Objetivo 1
No excerto sobre Malagrida, sobre que acontecimento o jesuíta escreveu o texto que o notabilizou?
Objetivo 2
Reproduza o trecho do excerto sobre Malagrida desde “Hoje, um Malagrida” até “não as perceber.”, inclusive.
Objetivo 3
Escreva a continuação do excerto sobre Malagrida a partir do ponto em que termina.

━━ Excerto do documento

O precedente português (embora fosse italiano) de Louçã é o padre jesuíta Gabriel Malagrida. O jesuíta tinha fama de santo e conheceu altos e baixos na sua carreira de pregador entre Portugal e o Brasil, entre um rei e outro. Só quando chegou ao Marquês é que tudo acabou mal, na fogueira. Malagrida notabilizou-se por um texto que escreveu sobre o terramoto de 1755, em resposta a um panfleto explicativo das causa naturais do fenómeno, encomendado pelo Marquês que era homem das Luzes. Anote-se desde já, que não foi esse texto que motivou a sua execução, apenas o seu desterro, mas sim outros escritos considerados de “lesa-majestade“.

Hoje, um Malagrida moderno teria muitos votos pelas suas pregações, se em vez do terramoto, se tratasse de “explicar” a “crise”. E, em vez do cadafalso, teria o prime-time da televisão, onde os jornalistas babados pela sua oratória lhe dão o papel ímpar de ser o julgador moral do PS e do PSD. Ele não está lá no ecrã para dizer o que pretende o Bloco de Esquerda, mas sim para, sempre com os mesmos trejeitos, flamejar de ameaças os infames que causaram o tremor de terra. Por trejeitos refiro-me a capacidade histriónica de Louça de conseguir não só falar como sublinhar com um traço facial e uma inflexão de voz, as sua próprias palavras, não vá a gente não as perceber.

Também Malagrida apelava a ideias simples, embora erradas, a fés que não se questionam, a medos comuns, aos traumatizados pelo desastre e aos crédulos de sempre, aos zangados pela vida e aos que esperam por milagres, acima de tudo aos que procuram em tempos difíceis uma ilusão a que se agarrar, porque o real é demasiado pobre e fraco e mau. Malagrida propunha-lhes práticas salvíficas e imediatas, procissões e devoções. O mundo de Malagrida era simples e os maus e os bons estavam separados por um abismo fundo. Os maus mandavam na terra e os bons sabiam como se ia para o Céu. Os maus propunham “causas naturais” para os desastres para iludir a sua responsabilidade, os bons acreditavam que um Deus feroz tinha que ser aplacado na sua vingança, pela restituição das coisas mundanas a uma “ordem natural” que tinha sido rompida pela incredulidade. Para Malagrida, as causas do terramoto eram divinas:
Sabe Lisboa, que os únicos destruidores de tantas casas e palácios, assoladores de tantos templos e conventos, homicidas de tantos habitantes, os incêndios devoradores de tantos tesouros não são cometas, não são estrelas, não são vapores ou exalações, não são fenómenos, não são contingências ou causas naturais, mas são unicamente os nossos intoleráveis pecados.

━━━━
━━ Dados fornecidos

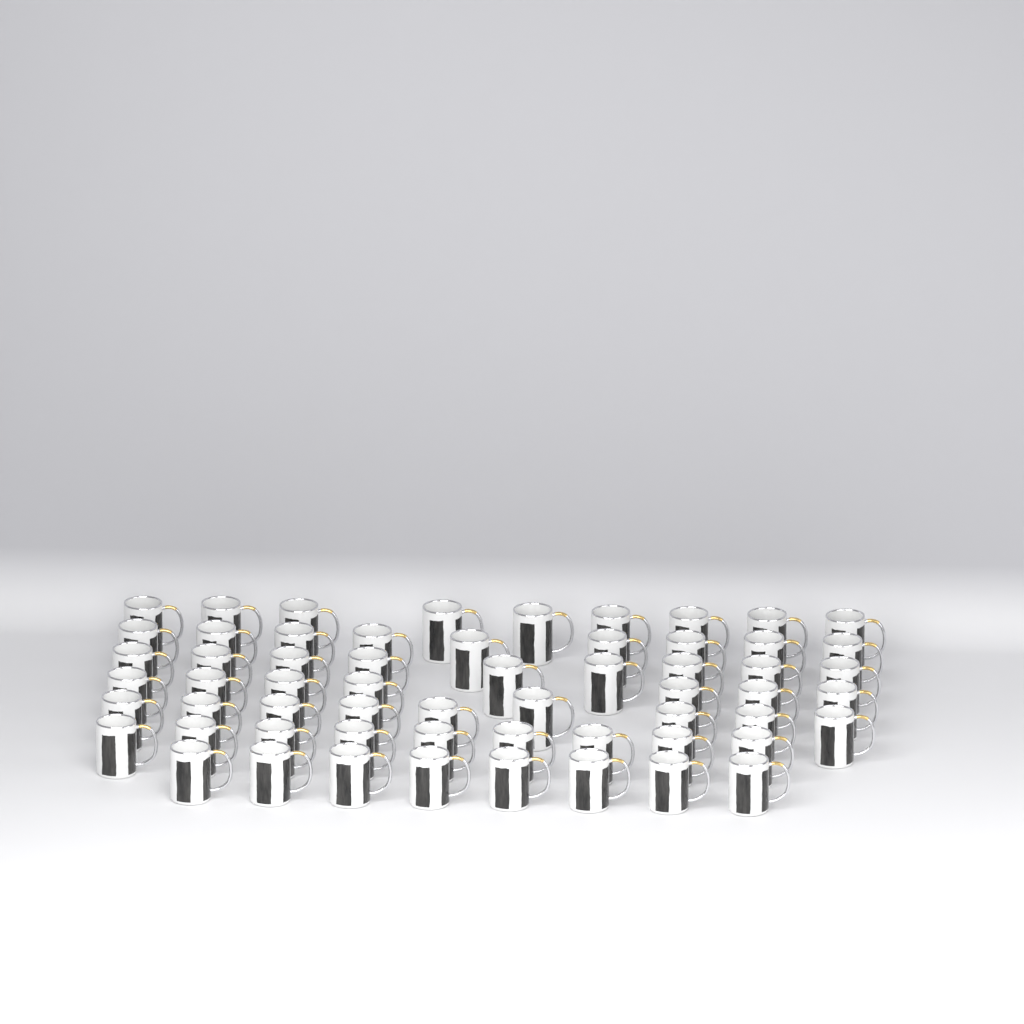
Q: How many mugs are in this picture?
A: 60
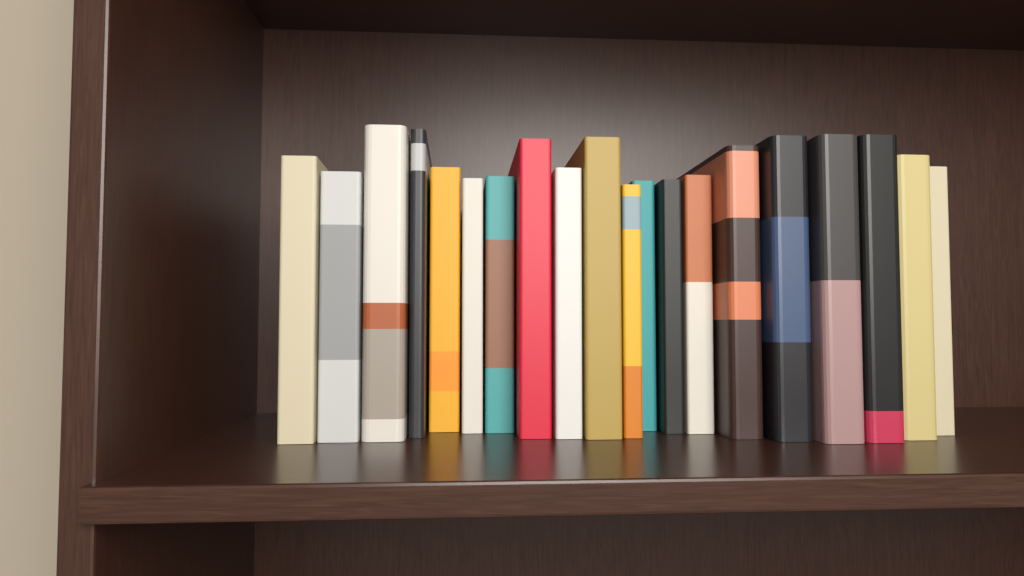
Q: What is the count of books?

━━━━

Resposta do exercício 1
Sobre o terramoto de 1755.

Resposta do exercício 2
Hoje, um Malagrida moderno teria muitos votos pelas suas pregações, se em vez do terramoto, se tratasse de “explicar” a “crise”. E, em vez do cadafalso, teria o prime-time da televisão, onde os jornalistas babados pela sua oratória lhe dão o papel ímpar de ser o julgador moral do PS e do PSD. Ele não está lá no ecrã para dizer o que pretende o Bloco de Esquerda, mas sim para, sempre com os mesmos trejeitos, flamejar de ameaças os infames que causaram o tremor de terra. Por trejeitos refiro-me a capacidade histriónica de Louça de conseguir não só falar como sublinhar com um traço facial e uma inflexão de voz, as sua próprias palavras, não vá a gente não as perceber.

Resposta do exercício 3
O discurso de Louçã tem a mesma lógica do de Malagrida. O mal, os “intoleráveis pecados”, é uma coisa a que ele chama de “ganância” dos ricos e poderosos, ou seja, o capitalismo, embora ele prefira a classificação moral à política, porque esta última podia ser muito reveladora na sua genealogia. Para restaurar a Jerusalém divina, é necessário que se entre no reino da “Justiça”, ou seja, da igualdade, da solidariedade, onde todos os homens são felizes. Quem é que ousa contestar a “justiça”? Só os maus. Quem é que ousa questionar a ira divina? Só os ímpios.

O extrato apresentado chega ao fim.